I made a new Twitter bot: @eventuallybot. It generates short, silent films in GIF format, based on randomly-selected snippets of YouTube videos. As of this writing, the bot has generated nearly 300 tiny films!
The code is written in Python and makes heavy use of Connor Mendenhall’s wgif program and ImageMagick. I used my new Python library, My Dinosaur, to generate an RSS feed for the bot (a first for me!), which you can subscribe to here.
I’ve had the idea for this bot for a while. I’ve been interested since my undergraduate linguistics days in the idea of textual cohesion—the methods and strategies that language speakers employ to make the units of the text (lines, sentences, stanzas, paragraphs, etc.) come together as a whole. In particular, I’m interested in how just mimicking the surface forms of cohesion (by, e.g., pronoun substitution, anaphoric/cataphoric demonstratives, or even just lexical repetition in the form of anaphora) can make generative text feel like it’s telling a story, even if the text doesn’t have any kind of underlying semantic model.
With @eventuallybot, I wanted to experiment with some of these concepts. The experiment, specifically, was this: if you take random bits of video, and splice them together with titles that suggest the contour of a story, how often will you get a result that feels at least sort of cohesive?
So I made a big list of transition words—essentially, conjunctions and phrases that function as conjunctions—and (inspired by Labov’s narrative analysis) lightly categorized them like so:
- beginning phrases (phrases that start a story, like “once upon a time”)
- “and-then” phrases (phrases that move the story along a bit in time, like “after that”)
- continuing phrases (phrases that introduce a second situation or complicating factor, like “meanwhile” or “nearby”)
- concluding phrases (phrases that introduce an explanation of how the story is resolved, like “therefore” or “to summarize…”)
- ending phrases (like “The End”)
As Mark Sample pointed out on Twitter, filmmakers are already familiar with the “Kuleshov Effect,” which describes how viewers will tend to see two shots juxtaposed in montage as being narratively related.

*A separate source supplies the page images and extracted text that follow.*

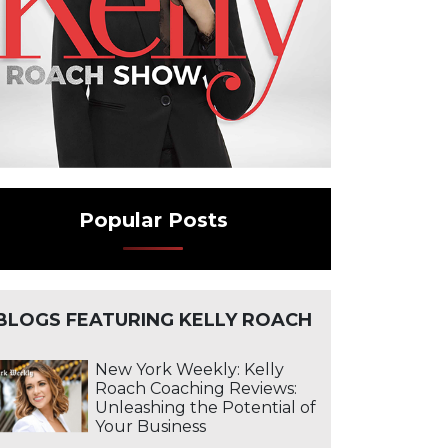
vice Business | The Business Advisory
Popular Posts
BLOGS FEATURING KELLY ROACH
New York Weekly: Kelly
Roach Coaching Reviews:
Unleashing the Potential of
Your Business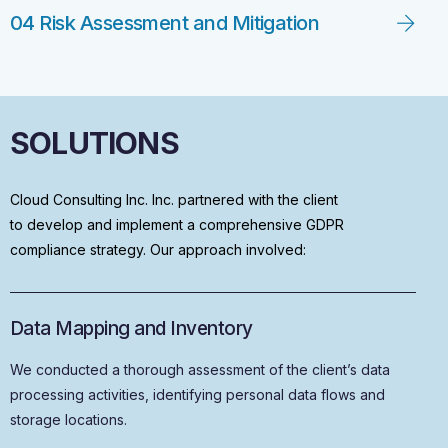
04 Risk Assessment and Mitigation
SOLUTIONS
Cloud Consulting Inc. Inc. partnered with the client
to develop and implement a comprehensive GDPR
compliance strategy. Our approach involved:
Data Mapping and Inventory
We conducted a thorough assessment of the client’s data
processing activities, identifying personal data flows and
storage locations.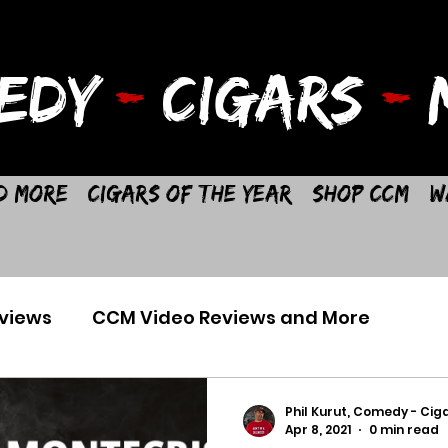
EDY
-
CIGARS
-
M
d More
Cigars of the Year
Shop CCM
W
views
CCM Video Reviews and More
Phil Kurut, Comedy - Ciga
Apr 8, 2021
0 min read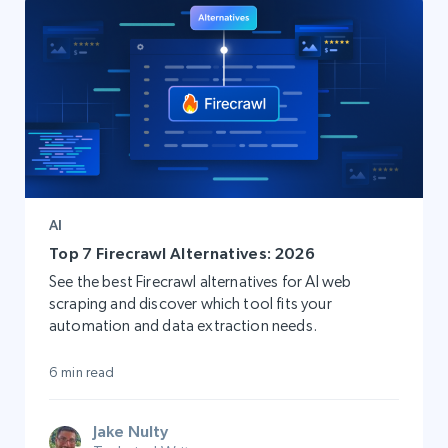
AI
Top 7 Firecrawl Alternatives: 2026
See the best Firecrawl alternatives for AI web
scraping and discover which tool fits your
automation and data extraction needs.
6 min read
Jake Nulty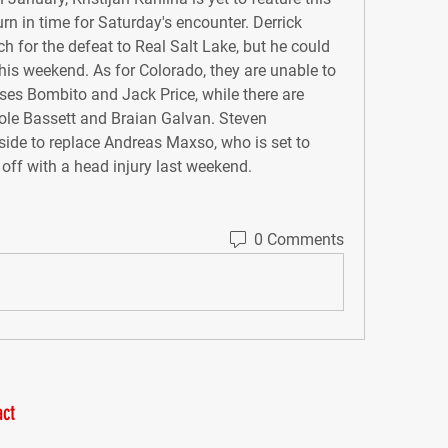
urn in time for Saturday's encounter. Derrick 
for the defeat to Real Salt Lake, but he could 
this weekend. As for Colorado, they are unable to 
ses Bombito and Jack Price, while there are 
Cole Bassett and Braian Galvan. Steven 
side to replace Andreas Maxso, who is set to 
 off with a head injury last weekend.
0 Comments
ct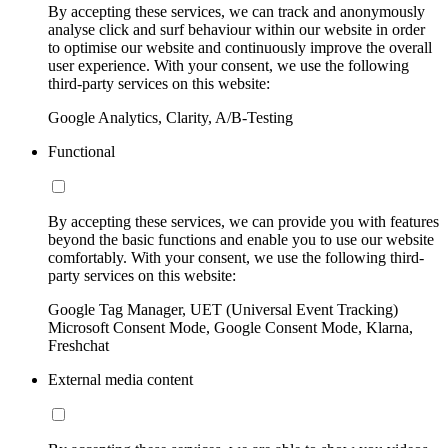
By accepting these services, we can track and anonymously
analyse click and surf behaviour within our website in order
to optimise our website and continuously improve the overall
user experience. With your consent, we use the following
third-party services on this website:
Google Analytics, Clarity, A/B-Testing
Functional
By accepting these services, we can provide you with features
beyond the basic functions and enable you to use our website
comfortably. With your consent, we use the following third-
party services on this website:
Google Tag Manager, UET (Universal Event Tracking)
Microsoft Consent Mode, Google Consent Mode, Klarna,
Freshchat
External media content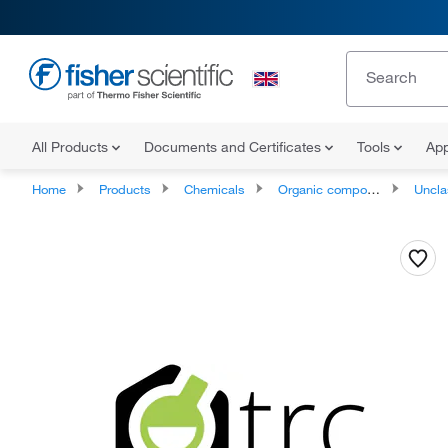
All Products
Documents and Certificates
Tools
App
Home
Products
Chemicals
Organic compounds
Unclassifie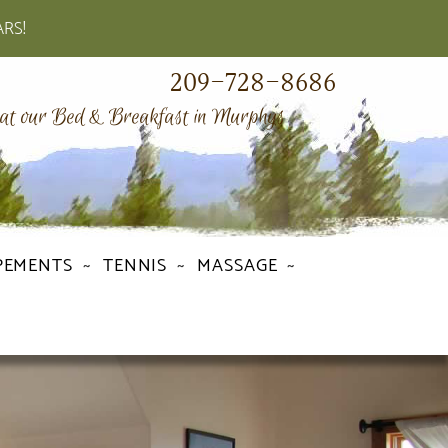
ARS!
209-728-8686
 at our Bed & Breakfast in Murphys
PEMENTS
TENNIS
MASSAGE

To be sure, the titles in @eventuallybot’s films are a bit less subtle than straight-up cuts between shots. But I kind of enjoy how @eventuallybot (at its most coherent) feels like it’s telling an anecdote with its clips, not just implying a narrative connection among them.
One reason I wanted to have an RSS feed for this bot is Twitter’s support for the .GIF format. Twitter “supports” GIFs, but transparently converts them after upload to a different video format, and (as far as I can tell) throws away the original GIF data. This is probably the right move on Twitter’s part, since GIFs aren’t (byte-for-byte) a very efficient format for storing video, but I wanted people to be able to save and share the GIFs as they were originally generated. So the RSS feed updates at the same time as the bot itself, and it links to the original GIFs.